Typically, risk arb specialists invest simultaneously in long and short positions of companies involved in an announced merger or acquisition, generally going long on the stock of the company being acquired and shorting the stock of the acquiring company. The hedge here is that companies frequently finance takeovers by issuing more stock, diluting the value of existing shares, and offer a premium over the current share price of the company they seek to acquire. Shareholders of the takeover candidate benefit from the premium they receive for the shares they hold, while the acquiring company faces the operational cost and risk of integrating the acquired company's business. The best scenario is when the deal is completed, subject to regulatory review, antitrust laws, unforeseen or undisclosed debt in the company being acquired, and similar issues. The principal risk is the uncertainty as to whether the deal will close. Should the deal come apart, the share price of the takeover candidate often plummets, while the stock of the acquiring company can rise. This exposes merger arbitrage to the risk of high losses. The strategy is also reliant on a healthy mergers-and-acquisitions environment, as well as economic cycles and prolonged bear markets.
In a recent article for Harvard Business School's Working Knowledge Web site (hbsworkingknowledge.hbs.edu) author Emily Plishner discusses the risk arbitrage models developed by Harvard Business School Professor Mark Mitchell and Todd Pulvino, an assistant professor of finance at Northwestern University's Kellogg School of Management.

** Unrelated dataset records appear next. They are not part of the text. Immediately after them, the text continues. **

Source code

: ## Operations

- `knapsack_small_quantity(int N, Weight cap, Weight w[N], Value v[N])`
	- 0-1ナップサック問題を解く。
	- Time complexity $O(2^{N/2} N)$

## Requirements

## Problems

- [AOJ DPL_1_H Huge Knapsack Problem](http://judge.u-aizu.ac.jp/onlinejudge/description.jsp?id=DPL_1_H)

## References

The two researchers, she says, "did not assume that returns on arbitrage investments were independent of overall market trends. What they found was that market-related risk is small when the stock market as a whole is rising, but considerable when it is falling." Indeed, Plishner notes that Mitchell and Pulvino discovered that the overall excess returns for risk arbitrage transactions were only about 4% annually, "a far cry from the conclusions of other studies that had put that number anywhere from 12% to several hundred percent."
Risk arbitrageurs also frequently invest in equity restructurings, commonly known as spinoffs or "stub trades." Here, an opportunity for arbitrage occurs when the market value of an entire company is less than the market value of its publicly traded subsidiaries. The company, hoping to boost value for its investors, offers a portion of assets it determines to be undervalued to the investing public.
Fixed-Income Arbitrage
Fixed-income arbitrage attempts to profit from opportunities to leverage interest rate securities, such as government and non-government bonds, interest rate swaps or futures, and other securities. Fixed-income arbs seek to achieve consistent returns through a relative value approach by exploiting opportunities on the yield curve. For example, an arb may try to profit from price anomalies between related securities. Many managers trade globally within the market neutral mandate of generating steady returns with low volatility. Positions are generally based on technical or fundamental views. The primary risks lie in the amount of leverage employed, which can be significant, and, in some market conditions, a lack of liquidity.
A related arena is mortgage arbitrage, which exploits inefficiencies in the mortgage-backed securities market by playing the spread between short- and long-term interest rates. Mortgage arb managers typically buy one maturity and sell the other, expecting the two rates to eventually converge. As maturity approaches, the short-term rate will approach the long-term rate, much like bonds. Interest-only, principal-only, and other tranches are utilized in the strategy.